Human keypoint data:
BEGIN

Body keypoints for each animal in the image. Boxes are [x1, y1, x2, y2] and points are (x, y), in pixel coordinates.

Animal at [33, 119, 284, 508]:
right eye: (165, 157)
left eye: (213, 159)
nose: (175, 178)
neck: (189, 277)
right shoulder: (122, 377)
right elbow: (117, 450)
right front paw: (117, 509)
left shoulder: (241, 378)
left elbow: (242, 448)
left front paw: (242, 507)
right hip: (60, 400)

END

Retype the data exactly.

OUTPUT FOR THIS EXERCISE:
Body keypoints for each animal in the image. Boxes are [x1, y1, x2, y2] and points are (x, y), in pixel coordinates.

Animal at [33, 119, 284, 508]:
right eye: (165, 157)
left eye: (213, 159)
nose: (175, 178)
neck: (189, 277)
right shoulder: (122, 377)
right elbow: (117, 450)
right front paw: (117, 509)
left shoulder: (241, 378)
left elbow: (242, 448)
left front paw: (242, 507)
right hip: (60, 400)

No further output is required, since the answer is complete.